Ministry of Justice cracks down electronic piracy
The proposals included in the joint Technical Note from the Ministry of Justice and Public Security, the Brazilian Consumer Secretariat and the Coordination of Consumer Safety and Health, from December 26th, promise to further crackdown electronic piracy. Among the suggestions presented “in the context of safe consumption and other measures” are 30 days for e-commerce platforms to present rules that inhibit the sale of illegal products in their environments; institution of a Thematic Study Group on Fighting Against Piracy to establish guidelines that curb the sale of counterfeit products; and the creation of regional groups to fight against products sold at popular fairs, and on electronic websites.
For Gustavo Piva de Andrade, deputy coordinator of ABPI’s Software, Computing, and Internet Study Committee and director of the Dannemann Siemsen Institute, the initiative is worthwhile and beneficial for the intellectual property protection system. He notes that, despite the growth of the legal streaming industry, illegal sharing of films, music, and sports broadcasts is still massive through various means. Piracy in Brazil, in general, is still a mass phenomenon. According to data from the National Forum Against Piracy and Illegality, in 2018 Brazil lost R$ 155 billion due to trade in illegal products. And annually, for the same reason, it loses 58 thousand jobs. The problem is worldwide: according to the Organization for Economic Cooperation and Development (OECD), international trade of counterfeit products may reach the US$461 billion mark, representing up to 2.5% of world trade.
In Piva de Andrade’s assessment, there is a void in Brazilian legislation that largely accounts for the spread of digital piracy. According to him, the current Brazilian Copyright Law (LDA 9.610/98), clarifies that unauthorized reproduction is illegal, but leaves the responsibility of platforms that reproduce content generated by third parties vague.
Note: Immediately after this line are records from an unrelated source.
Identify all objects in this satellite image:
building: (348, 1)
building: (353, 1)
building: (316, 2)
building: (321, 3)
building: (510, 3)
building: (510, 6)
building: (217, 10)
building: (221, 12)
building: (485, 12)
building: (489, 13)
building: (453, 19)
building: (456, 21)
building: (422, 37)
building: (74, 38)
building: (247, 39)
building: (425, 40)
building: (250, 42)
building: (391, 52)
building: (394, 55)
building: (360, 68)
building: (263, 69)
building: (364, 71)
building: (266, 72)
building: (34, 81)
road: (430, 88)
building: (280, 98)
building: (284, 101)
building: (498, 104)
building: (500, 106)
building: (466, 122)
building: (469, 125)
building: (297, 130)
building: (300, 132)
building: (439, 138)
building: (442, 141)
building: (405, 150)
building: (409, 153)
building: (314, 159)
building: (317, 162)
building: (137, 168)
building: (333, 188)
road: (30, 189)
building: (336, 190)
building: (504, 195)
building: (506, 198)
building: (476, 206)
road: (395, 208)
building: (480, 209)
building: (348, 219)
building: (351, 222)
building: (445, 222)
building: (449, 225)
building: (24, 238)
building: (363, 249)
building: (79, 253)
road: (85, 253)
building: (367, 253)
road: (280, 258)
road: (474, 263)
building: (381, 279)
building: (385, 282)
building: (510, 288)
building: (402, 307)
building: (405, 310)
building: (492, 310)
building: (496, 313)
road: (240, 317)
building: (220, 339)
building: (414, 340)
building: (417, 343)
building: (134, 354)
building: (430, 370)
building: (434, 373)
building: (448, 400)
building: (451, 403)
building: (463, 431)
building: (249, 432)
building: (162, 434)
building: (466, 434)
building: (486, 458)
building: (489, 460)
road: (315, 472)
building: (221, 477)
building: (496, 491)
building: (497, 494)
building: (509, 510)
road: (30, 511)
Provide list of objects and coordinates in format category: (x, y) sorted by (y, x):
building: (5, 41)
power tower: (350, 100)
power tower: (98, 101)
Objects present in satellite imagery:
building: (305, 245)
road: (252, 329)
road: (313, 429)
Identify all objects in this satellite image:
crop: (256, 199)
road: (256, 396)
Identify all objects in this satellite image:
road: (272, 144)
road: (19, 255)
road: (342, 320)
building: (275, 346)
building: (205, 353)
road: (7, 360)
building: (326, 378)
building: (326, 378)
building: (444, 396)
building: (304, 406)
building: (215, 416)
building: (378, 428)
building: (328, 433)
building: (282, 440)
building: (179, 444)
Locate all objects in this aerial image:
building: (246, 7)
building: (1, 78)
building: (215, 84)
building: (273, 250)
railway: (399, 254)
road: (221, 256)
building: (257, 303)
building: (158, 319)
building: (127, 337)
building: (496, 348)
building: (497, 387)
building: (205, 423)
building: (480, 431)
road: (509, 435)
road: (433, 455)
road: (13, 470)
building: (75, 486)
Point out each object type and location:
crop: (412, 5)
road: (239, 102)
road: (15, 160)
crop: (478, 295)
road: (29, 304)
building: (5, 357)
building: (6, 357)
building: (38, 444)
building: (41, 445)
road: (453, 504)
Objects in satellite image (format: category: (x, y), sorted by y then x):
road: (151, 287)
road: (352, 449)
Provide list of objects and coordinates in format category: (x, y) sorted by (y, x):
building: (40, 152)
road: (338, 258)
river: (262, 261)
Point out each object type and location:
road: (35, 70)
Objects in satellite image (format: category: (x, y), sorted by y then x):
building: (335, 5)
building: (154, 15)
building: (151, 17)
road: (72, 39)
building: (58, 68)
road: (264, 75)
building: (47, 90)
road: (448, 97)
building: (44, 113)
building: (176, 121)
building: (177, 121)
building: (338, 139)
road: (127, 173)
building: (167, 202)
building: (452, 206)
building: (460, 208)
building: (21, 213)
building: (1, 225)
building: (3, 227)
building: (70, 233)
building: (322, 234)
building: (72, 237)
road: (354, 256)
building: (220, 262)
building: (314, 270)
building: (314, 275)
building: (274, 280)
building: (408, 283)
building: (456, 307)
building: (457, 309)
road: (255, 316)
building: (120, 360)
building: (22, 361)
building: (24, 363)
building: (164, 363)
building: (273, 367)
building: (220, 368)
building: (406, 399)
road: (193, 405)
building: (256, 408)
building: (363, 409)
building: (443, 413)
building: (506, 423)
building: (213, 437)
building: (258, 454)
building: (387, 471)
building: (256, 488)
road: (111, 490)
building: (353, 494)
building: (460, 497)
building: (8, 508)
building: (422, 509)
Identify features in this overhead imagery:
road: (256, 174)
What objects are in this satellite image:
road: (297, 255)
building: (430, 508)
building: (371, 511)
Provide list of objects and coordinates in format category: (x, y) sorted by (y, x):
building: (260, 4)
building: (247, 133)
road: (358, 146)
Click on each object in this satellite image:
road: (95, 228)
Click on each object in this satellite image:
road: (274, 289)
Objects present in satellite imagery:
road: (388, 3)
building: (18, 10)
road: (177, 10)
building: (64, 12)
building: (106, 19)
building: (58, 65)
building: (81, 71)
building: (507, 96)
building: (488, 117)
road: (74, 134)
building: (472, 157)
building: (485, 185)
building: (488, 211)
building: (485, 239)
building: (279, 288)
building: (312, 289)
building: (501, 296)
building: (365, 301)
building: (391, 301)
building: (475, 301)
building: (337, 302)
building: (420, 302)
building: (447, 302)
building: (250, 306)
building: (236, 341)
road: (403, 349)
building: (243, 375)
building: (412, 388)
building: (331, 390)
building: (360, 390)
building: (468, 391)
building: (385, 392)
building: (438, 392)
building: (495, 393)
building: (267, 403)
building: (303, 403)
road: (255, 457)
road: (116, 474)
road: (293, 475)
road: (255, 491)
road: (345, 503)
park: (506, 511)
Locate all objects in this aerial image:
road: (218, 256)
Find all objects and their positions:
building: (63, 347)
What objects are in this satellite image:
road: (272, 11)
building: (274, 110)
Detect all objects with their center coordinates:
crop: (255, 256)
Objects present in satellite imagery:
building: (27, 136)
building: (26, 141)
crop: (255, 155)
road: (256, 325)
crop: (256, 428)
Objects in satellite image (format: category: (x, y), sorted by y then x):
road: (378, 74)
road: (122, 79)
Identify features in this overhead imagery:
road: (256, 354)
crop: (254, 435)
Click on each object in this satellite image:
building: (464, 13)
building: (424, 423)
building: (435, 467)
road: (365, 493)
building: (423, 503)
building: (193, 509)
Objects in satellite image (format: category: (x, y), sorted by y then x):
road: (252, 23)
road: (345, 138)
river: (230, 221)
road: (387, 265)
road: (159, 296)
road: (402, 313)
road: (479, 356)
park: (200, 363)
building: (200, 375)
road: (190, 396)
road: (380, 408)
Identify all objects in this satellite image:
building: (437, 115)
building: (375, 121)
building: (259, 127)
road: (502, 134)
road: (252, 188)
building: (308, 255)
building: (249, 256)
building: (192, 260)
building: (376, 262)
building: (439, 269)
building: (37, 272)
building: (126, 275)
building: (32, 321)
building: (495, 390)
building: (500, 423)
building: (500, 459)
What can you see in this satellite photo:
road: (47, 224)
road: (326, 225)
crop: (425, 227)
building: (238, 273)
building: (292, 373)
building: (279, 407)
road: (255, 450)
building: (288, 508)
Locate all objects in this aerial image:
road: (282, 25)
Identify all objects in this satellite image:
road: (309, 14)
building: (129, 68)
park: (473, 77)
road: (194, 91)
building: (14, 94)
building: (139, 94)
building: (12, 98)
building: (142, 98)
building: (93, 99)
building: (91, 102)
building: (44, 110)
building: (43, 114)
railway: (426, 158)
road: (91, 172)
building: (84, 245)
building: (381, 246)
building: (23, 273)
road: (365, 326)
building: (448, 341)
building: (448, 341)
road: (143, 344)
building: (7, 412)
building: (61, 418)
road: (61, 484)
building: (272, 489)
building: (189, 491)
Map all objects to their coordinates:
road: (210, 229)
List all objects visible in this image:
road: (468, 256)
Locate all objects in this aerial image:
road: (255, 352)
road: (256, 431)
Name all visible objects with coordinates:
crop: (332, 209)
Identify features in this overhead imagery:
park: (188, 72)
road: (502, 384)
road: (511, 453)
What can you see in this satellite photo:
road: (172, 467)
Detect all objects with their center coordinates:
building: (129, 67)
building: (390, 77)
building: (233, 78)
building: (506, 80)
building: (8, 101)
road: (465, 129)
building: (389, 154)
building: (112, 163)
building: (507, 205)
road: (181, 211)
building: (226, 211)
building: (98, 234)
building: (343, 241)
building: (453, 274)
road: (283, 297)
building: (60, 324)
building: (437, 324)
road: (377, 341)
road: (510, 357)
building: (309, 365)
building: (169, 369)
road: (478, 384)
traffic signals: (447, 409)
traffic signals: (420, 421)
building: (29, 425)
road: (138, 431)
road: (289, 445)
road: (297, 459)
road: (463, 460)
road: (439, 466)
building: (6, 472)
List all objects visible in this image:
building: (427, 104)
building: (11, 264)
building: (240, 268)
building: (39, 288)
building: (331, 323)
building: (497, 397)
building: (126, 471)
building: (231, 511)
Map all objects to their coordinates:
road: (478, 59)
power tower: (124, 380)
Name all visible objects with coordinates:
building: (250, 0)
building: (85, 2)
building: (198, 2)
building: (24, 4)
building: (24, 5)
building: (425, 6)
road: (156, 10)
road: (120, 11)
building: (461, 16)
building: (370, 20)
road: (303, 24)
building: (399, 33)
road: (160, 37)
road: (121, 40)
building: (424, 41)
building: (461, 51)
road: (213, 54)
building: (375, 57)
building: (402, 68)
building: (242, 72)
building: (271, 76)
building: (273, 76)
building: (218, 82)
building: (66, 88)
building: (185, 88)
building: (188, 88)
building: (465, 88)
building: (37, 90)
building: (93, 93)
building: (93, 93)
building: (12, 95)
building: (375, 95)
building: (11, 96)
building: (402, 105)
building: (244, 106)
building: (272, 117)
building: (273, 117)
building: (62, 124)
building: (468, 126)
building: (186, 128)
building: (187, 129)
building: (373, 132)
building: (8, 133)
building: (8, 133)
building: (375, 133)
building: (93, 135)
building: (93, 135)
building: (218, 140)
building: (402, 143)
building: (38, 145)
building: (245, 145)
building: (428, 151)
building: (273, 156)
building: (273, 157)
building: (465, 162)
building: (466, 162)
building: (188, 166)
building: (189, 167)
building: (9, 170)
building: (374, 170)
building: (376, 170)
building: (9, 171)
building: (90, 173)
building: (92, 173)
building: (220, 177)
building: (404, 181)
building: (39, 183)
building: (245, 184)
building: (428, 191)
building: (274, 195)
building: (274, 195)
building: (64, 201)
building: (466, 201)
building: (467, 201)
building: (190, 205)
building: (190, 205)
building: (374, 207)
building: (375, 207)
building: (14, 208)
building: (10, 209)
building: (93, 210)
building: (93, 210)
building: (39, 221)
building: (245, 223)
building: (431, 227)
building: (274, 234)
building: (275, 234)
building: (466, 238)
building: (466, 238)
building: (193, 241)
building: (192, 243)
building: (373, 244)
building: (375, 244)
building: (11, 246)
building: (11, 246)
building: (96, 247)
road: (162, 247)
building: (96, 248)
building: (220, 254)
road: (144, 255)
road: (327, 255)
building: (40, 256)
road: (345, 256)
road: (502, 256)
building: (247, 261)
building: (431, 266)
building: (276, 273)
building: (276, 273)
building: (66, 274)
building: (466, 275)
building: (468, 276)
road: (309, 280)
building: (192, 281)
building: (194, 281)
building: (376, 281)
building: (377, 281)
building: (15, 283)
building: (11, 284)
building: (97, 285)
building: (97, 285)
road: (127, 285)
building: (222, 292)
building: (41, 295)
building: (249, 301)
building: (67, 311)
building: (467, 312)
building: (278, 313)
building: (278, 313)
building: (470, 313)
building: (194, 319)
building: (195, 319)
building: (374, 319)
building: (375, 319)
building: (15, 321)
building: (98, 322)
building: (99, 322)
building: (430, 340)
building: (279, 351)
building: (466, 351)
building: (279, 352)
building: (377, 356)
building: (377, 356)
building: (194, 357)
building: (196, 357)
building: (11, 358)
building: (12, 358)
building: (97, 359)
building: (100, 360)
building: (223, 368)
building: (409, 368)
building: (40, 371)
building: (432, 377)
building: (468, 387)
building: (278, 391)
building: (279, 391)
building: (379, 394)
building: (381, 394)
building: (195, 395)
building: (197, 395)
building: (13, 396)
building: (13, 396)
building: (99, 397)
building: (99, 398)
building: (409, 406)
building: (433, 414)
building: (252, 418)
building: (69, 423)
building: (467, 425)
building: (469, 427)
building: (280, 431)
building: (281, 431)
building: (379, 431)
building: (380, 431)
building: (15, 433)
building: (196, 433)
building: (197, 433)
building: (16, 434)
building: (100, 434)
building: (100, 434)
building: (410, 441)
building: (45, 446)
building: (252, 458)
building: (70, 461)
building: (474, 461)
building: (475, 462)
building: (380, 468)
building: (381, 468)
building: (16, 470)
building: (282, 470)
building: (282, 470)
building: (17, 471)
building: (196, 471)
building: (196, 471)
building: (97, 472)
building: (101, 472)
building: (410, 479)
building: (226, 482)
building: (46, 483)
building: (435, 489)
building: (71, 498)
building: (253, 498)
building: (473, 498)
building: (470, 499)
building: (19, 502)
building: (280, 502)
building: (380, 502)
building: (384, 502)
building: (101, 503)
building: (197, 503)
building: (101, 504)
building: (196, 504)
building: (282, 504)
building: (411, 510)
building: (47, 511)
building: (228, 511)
The Marco Civil (Brazilian Civil Rights Framework for the Internet – Law 12.965/14) in its Art. 19, when creating immunity for the provider of internet applications for the content published by third parties is also controversial, as it does not regulate the responsibility of the platforms properly. “Marco Civil makes it clear that the application provider can only be held responsible for content generated by a third party in the event of a court order. However, the same legal device says that the rule does not apply to copyright”.
Therefore, in theory, in the case of copyright, the current rule is still that of notice & takedown, which had been honored by the jurisprudence before the sanction of Marco Civil, analyzes Piva de Andrade.
In June last year, the Special Secretariat for Culture opened a public consultation for the reform of the LDA (Brazilian Copyright Law), including suggestions for holding Internet application providers accountable for copyright infringements. According to Piva de Andrade, the new legislation needs to be updated to address the new technologies and business models that have emerged in its wake. “In order to seek legal security, the responsibility of providers and the limits of possible fair uses of protected materials are issues that need to be regulated urgently. Not to mention other complex issues, such as 3D printing and artificial intelligence”.